Material supplied:
%%
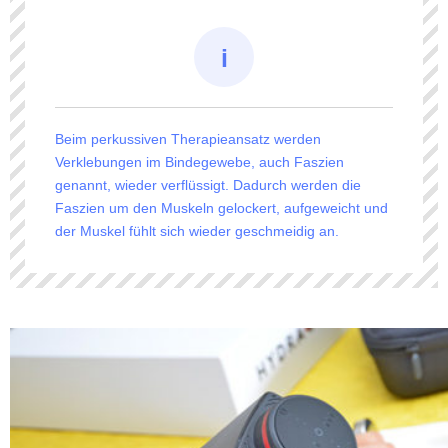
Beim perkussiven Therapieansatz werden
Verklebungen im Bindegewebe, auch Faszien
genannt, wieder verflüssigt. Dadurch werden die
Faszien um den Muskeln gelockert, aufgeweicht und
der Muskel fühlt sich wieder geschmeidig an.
%%
%%
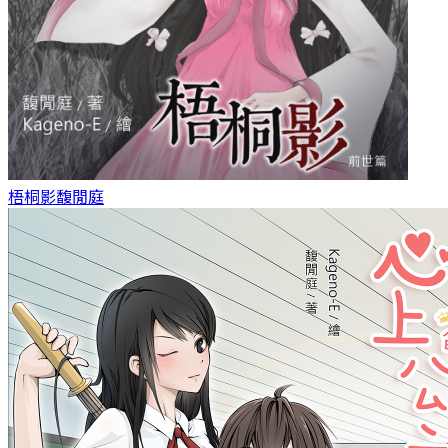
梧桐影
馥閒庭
%%
Your assignment: Copy out, word for word, the part of the data that opens with the line containing "Beim perkussiven Therapieansatz werden" and closes with the line containing "der Muskel fühlt sich wieder geschmeidig an.".

Reply:
Beim perkussiven Therapieansatz werden
Verklebungen im Bindegewebe, auch Faszien
genannt, wieder verflüssigt. Dadurch werden die
Faszien um den Muskeln gelockert, aufgeweicht und
der Muskel fühlt sich wieder geschmeidig an.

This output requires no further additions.